(GIVEN RECORDS):
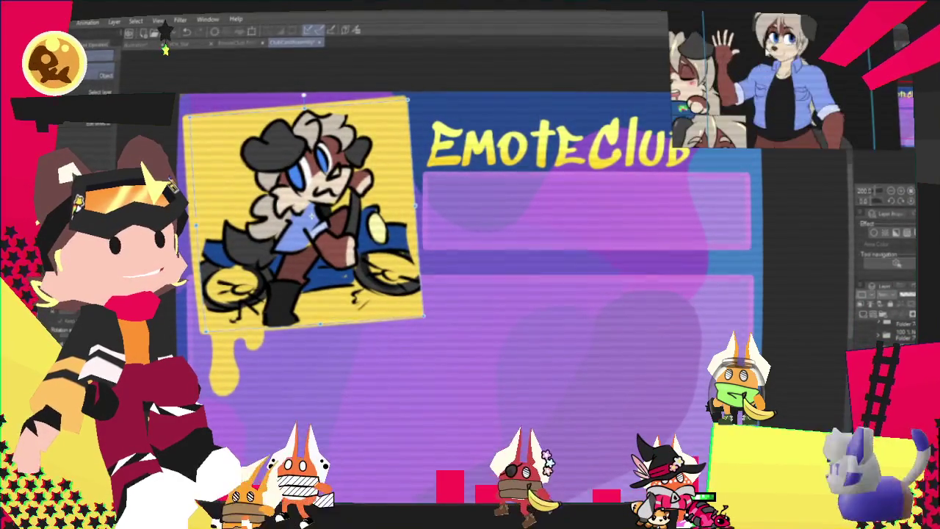
scroll(265, 158, "up", 3)
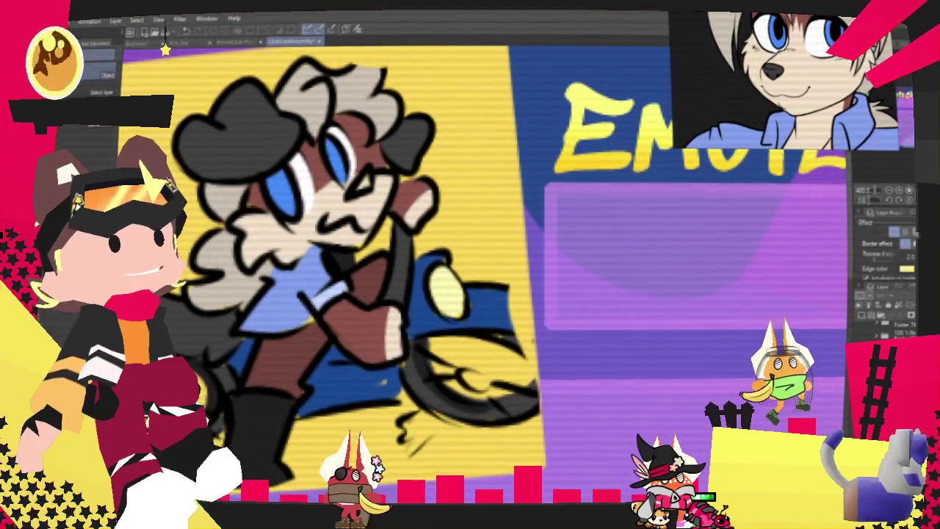
In the emote-only document, darken the character's nose with the pen.
key("ctrl+Tab")
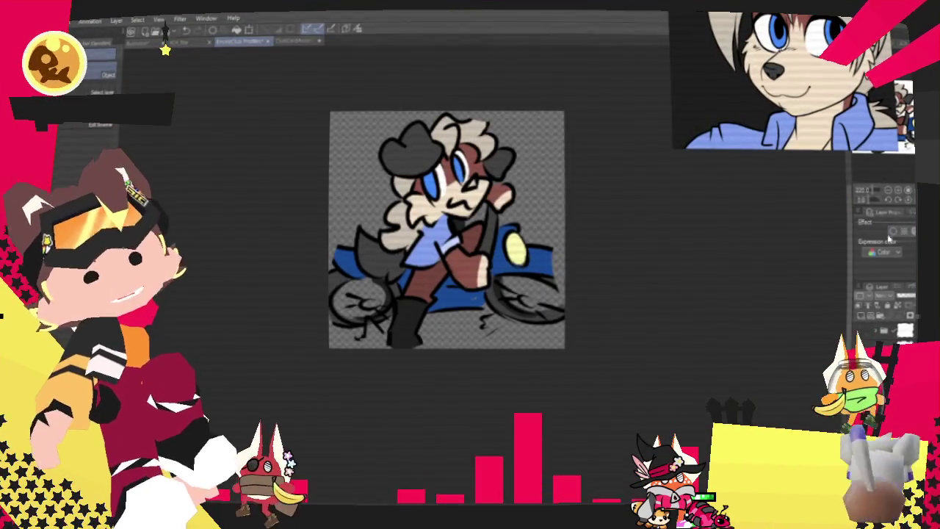
left_click(907, 190)
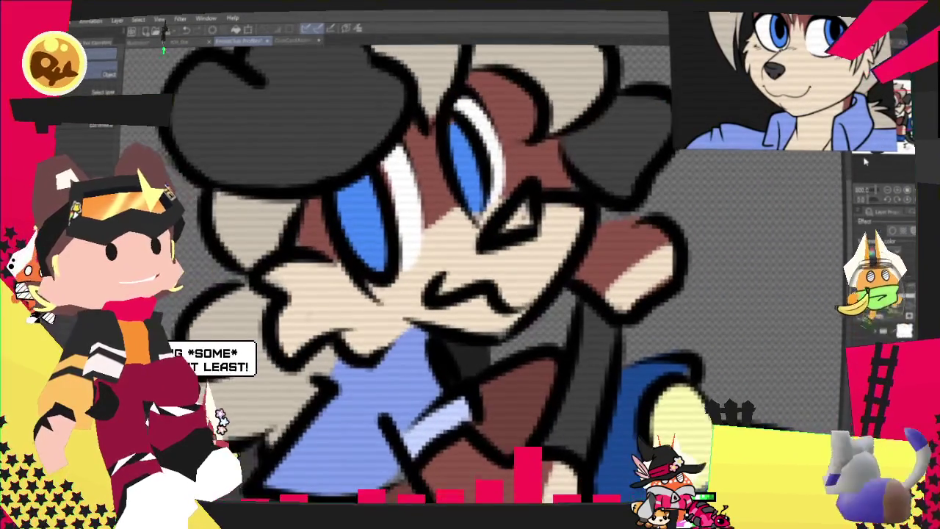
right_click(612, 147)
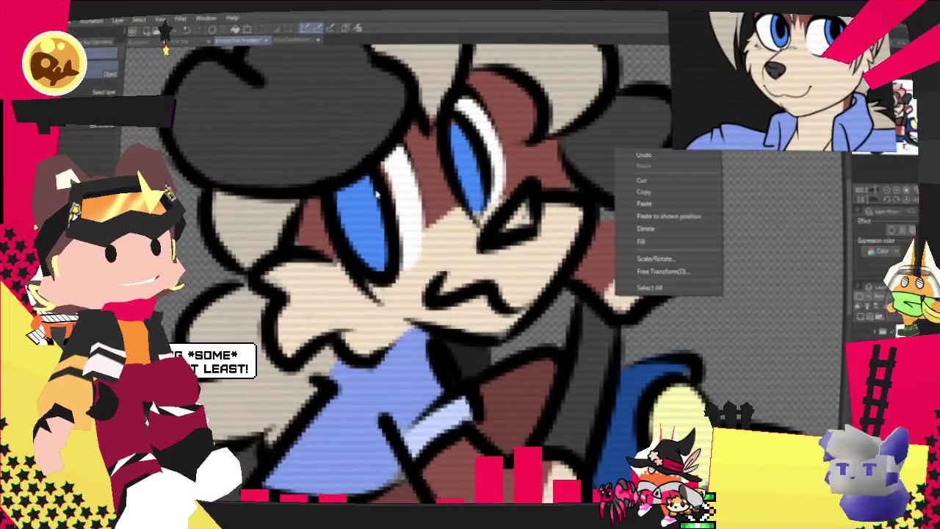
key("p")
left_click_drag(505, 213, 520, 220)
scroll(535, 275, "down", 2)
scroll(525, 235, "down", 3)
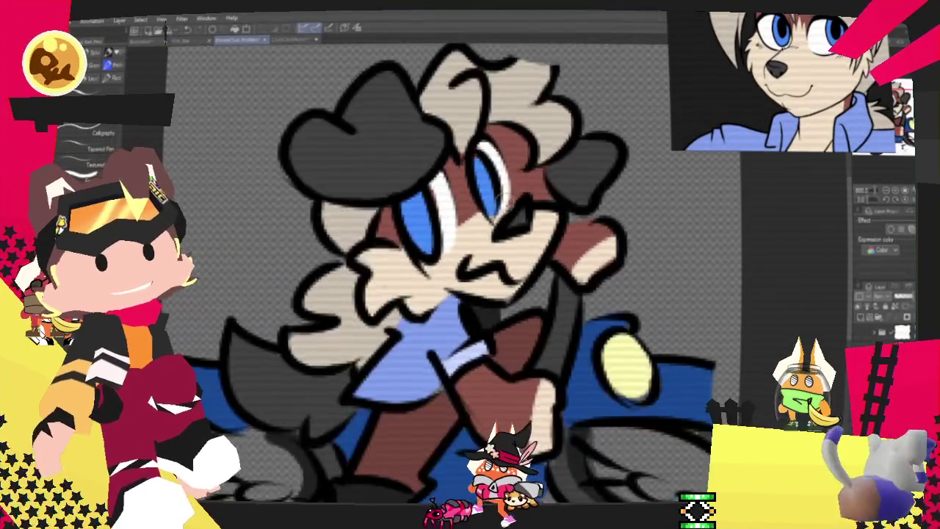
scroll(515, 196, "down", 2)
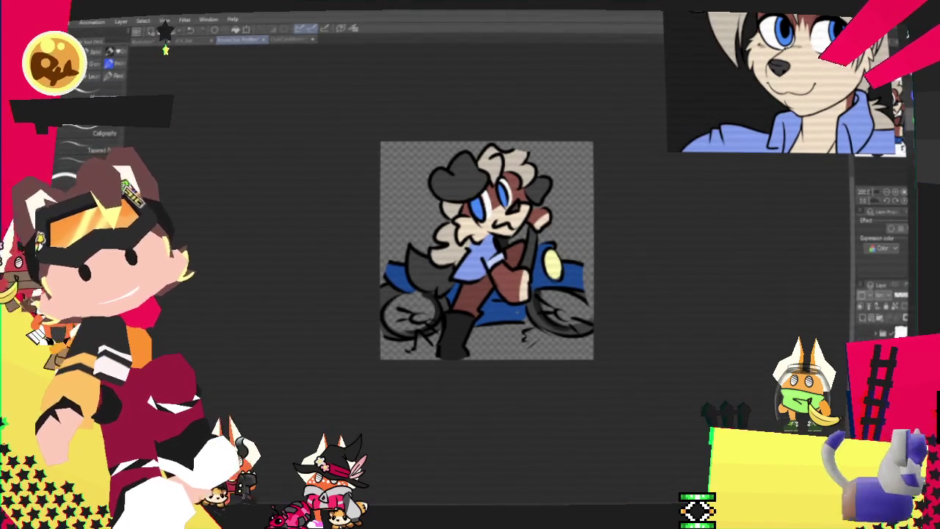
Export the motorbike emote layer as a PNG file.
key("alt+f")
mouse_move(111, 144)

(WHAT YOU HAVE TO DO):
Give the data again exactly, without pictures.

(EXERCISE ANSWER):
scroll(265, 158, "up", 3)
In the emote-only document, darken the character's nose with the pen.
key("ctrl+Tab")
left_click(907, 190)
right_click(612, 147)
key("p")
left_click_drag(505, 213, 520, 220)
scroll(535, 275, "down", 2)
scroll(525, 235, "down", 3)
scroll(515, 196, "down", 2)
Export the motorbike emote layer as a PNG file.
key("alt+f")
mouse_move(111, 144)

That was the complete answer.